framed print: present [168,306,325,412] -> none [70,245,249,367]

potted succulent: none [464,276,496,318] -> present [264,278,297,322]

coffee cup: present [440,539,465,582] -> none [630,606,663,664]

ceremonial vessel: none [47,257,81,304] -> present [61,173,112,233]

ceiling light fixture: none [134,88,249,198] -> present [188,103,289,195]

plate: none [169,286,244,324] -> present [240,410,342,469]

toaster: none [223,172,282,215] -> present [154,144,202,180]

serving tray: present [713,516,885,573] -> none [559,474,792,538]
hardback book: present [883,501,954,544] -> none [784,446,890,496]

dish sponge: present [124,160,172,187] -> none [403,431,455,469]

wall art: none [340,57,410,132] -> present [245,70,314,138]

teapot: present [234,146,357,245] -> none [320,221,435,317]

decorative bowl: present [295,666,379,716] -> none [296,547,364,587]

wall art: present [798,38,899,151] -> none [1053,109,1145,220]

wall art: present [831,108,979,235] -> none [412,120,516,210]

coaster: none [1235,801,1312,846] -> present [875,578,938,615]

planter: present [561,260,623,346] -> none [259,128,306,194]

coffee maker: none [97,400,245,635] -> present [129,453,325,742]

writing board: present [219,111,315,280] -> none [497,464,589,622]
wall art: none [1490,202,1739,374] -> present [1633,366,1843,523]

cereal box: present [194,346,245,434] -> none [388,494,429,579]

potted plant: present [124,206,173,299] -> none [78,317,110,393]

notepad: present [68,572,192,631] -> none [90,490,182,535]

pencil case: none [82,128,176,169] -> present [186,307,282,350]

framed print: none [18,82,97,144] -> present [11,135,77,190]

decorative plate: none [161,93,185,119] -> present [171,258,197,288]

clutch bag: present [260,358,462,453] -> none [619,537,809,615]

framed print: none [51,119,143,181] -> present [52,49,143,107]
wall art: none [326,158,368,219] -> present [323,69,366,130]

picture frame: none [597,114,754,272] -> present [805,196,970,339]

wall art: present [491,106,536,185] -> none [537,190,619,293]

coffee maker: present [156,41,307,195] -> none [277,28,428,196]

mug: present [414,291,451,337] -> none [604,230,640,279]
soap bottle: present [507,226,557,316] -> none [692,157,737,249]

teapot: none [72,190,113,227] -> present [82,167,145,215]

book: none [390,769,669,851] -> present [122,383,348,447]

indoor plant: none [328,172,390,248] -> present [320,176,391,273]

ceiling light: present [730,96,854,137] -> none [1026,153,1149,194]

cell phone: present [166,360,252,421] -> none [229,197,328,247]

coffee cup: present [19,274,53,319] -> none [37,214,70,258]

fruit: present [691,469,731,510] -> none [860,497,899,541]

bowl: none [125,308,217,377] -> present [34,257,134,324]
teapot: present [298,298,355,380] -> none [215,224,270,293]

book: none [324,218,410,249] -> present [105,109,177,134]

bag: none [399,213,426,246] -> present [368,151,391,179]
|---|
Assignment. Transcribe each line of the listing exactly.

Solved exercise.
framed print: present [168,306,325,412] -> none [70,245,249,367]

potted succulent: none [464,276,496,318] -> present [264,278,297,322]

coffee cup: present [440,539,465,582] -> none [630,606,663,664]

ceremonial vessel: none [47,257,81,304] -> present [61,173,112,233]

ceiling light fixture: none [134,88,249,198] -> present [188,103,289,195]

plate: none [169,286,244,324] -> present [240,410,342,469]

toaster: none [223,172,282,215] -> present [154,144,202,180]

serving tray: present [713,516,885,573] -> none [559,474,792,538]
hardback book: present [883,501,954,544] -> none [784,446,890,496]

dish sponge: present [124,160,172,187] -> none [403,431,455,469]

wall art: none [340,57,410,132] -> present [245,70,314,138]

teapot: present [234,146,357,245] -> none [320,221,435,317]

decorative bowl: present [295,666,379,716] -> none [296,547,364,587]

wall art: present [798,38,899,151] -> none [1053,109,1145,220]

wall art: present [831,108,979,235] -> none [412,120,516,210]

coaster: none [1235,801,1312,846] -> present [875,578,938,615]

planter: present [561,260,623,346] -> none [259,128,306,194]

coffee maker: none [97,400,245,635] -> present [129,453,325,742]

writing board: present [219,111,315,280] -> none [497,464,589,622]
wall art: none [1490,202,1739,374] -> present [1633,366,1843,523]

cereal box: present [194,346,245,434] -> none [388,494,429,579]

potted plant: present [124,206,173,299] -> none [78,317,110,393]

notepad: present [68,572,192,631] -> none [90,490,182,535]

pencil case: none [82,128,176,169] -> present [186,307,282,350]

framed print: none [18,82,97,144] -> present [11,135,77,190]

decorative plate: none [161,93,185,119] -> present [171,258,197,288]

clutch bag: present [260,358,462,453] -> none [619,537,809,615]

framed print: none [51,119,143,181] -> present [52,49,143,107]
wall art: none [326,158,368,219] -> present [323,69,366,130]

picture frame: none [597,114,754,272] -> present [805,196,970,339]

wall art: present [491,106,536,185] -> none [537,190,619,293]

coffee maker: present [156,41,307,195] -> none [277,28,428,196]

mug: present [414,291,451,337] -> none [604,230,640,279]
soap bottle: present [507,226,557,316] -> none [692,157,737,249]

teapot: none [72,190,113,227] -> present [82,167,145,215]

book: none [390,769,669,851] -> present [122,383,348,447]

indoor plant: none [328,172,390,248] -> present [320,176,391,273]

ceiling light: present [730,96,854,137] -> none [1026,153,1149,194]

cell phone: present [166,360,252,421] -> none [229,197,328,247]

coffee cup: present [19,274,53,319] -> none [37,214,70,258]

fruit: present [691,469,731,510] -> none [860,497,899,541]

bowl: none [125,308,217,377] -> present [34,257,134,324]
teapot: present [298,298,355,380] -> none [215,224,270,293]

book: none [324,218,410,249] -> present [105,109,177,134]

bag: none [399,213,426,246] -> present [368,151,391,179]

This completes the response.